VISITOR INFORMATION: 
Stanford Art Gallery is located at 419 Lasuen Mall, off Palm Drive. The gallery is open Monday–Friday, 12–5pm (except on opening day, Jan. 22), and will be closed Presidents’ Day (Monday, Feb. 16). Visitor parking is available in designated areas and payment is managed through ParkMobile (free after 4pm, except by the Oval). Alternatively, take the Caltrain to Palo Alto Transit Center and hop on the free Stanford Marguerite Shuttle. This exhibition is open to Stanford affiliates and the general public. Admission is free. 

More info here: https://art.stanford.edu/events/extraphenomenalities

NON/PHENOMENALITIES — July 26 – Aug 30, 2025 at Gallery 120710 in Berkeley

NON/PHENOMENALITIES — a show that I am co-curating with artist Brett Amory at Gallery 120710 in Berkeley — opens July 26 with an amazing lineup of artists.

The title of this exhibition plays on the multiple senses of the “phenomenal.” On the one hand, the phenomenal is equated with spectacle and the spectacular, the exceptional appearance that dazzles its audience, like a pop phenomenon. On the other hand, phenomenality refers to the way anything whatsoever appears to our embodied senses; this less extravagant sense of the word “phenomenon” is at the heart of phenomenology and Kantian philosophy (where it is opposed to the noumenal, which can never appear to sensation).

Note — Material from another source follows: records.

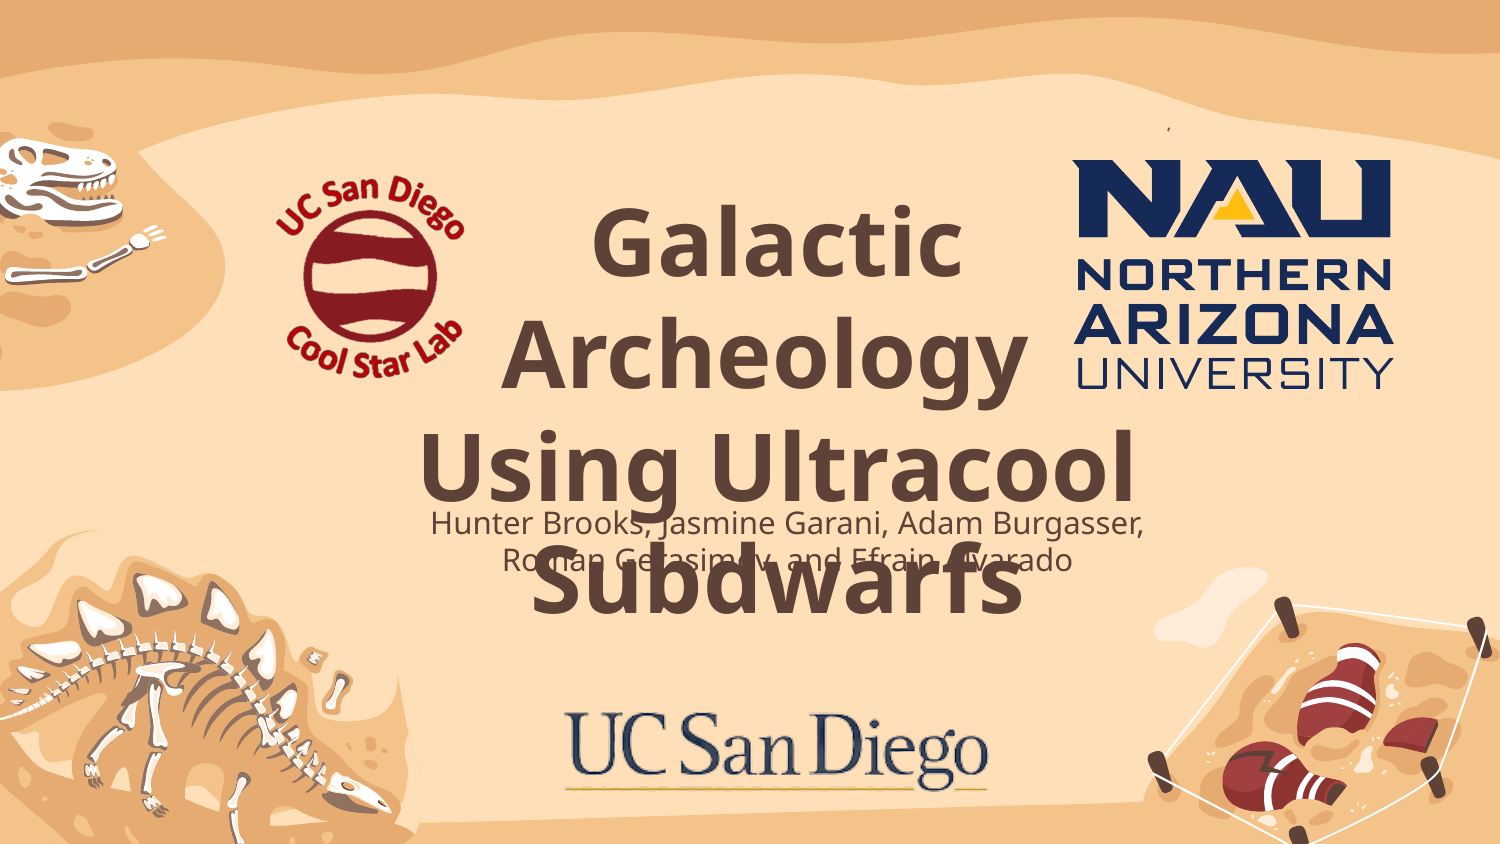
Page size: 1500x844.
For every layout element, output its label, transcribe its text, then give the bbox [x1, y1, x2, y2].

picture [257, 159, 487, 392]
picture [564, 611, 990, 844]
title Galactic Archeology Using Ultracool Subdwarfs [148, 167, 1407, 544]
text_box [0, 542, 441, 844]
title Galactic Archeology Using Ultracool Subdwarfs [445, 582, 1100, 612]
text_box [0, 74, 241, 398]
subtitle Hunter Brooks, Jasmine Garani, Adam Burgasser, Roman Gerasimov, and Efrain Alvarado [386, 499, 1190, 582]
picture [1072, 160, 1394, 389]
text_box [1105, 545, 1500, 844]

Both senses of the phenomenal are contested and reconfigured in the contemporary networks of computational media and machine-learning algorithms. For example, AI produces a steady stream of spectacles, each more spectacular than the last, but the underlying operations are immune to human perception. In this interplay, not only the objects of perception but also the very conditions of experience are up for grabs. The phenomenal itself is conditioned by a new realm of nonphenomenality, which poses a special challenge for artists working with these new technologies.

As a way of approaching this new situation, we look to works that stage multiple aesthetic inversions of the phenomenal, ranging from the subtle or understated to the invisible. What comes to the fore when vision encounters computation’s resistance to consciousness, its “discorrelation” from the phenomenology of embodied experience? How can we perceive what artist Trevor Paglen has dubbed the “invisible images” that populate our world? And how can these inversions connect with or be illuminated by other traditions of the non/ phenomenal—for example Buddhist ideas of appearance as illusion, the Lacanian notion of the unperceived Real, or neuroscientific theories of consciousness as a nonsubstantial epiphenomenon?

Looking beyond the spectacles of contemporary technology, Non/phenomenalities asks us to imagine an aesthetics of the subtle, the muted, the “barely perceptible difference,” maybe even the boring.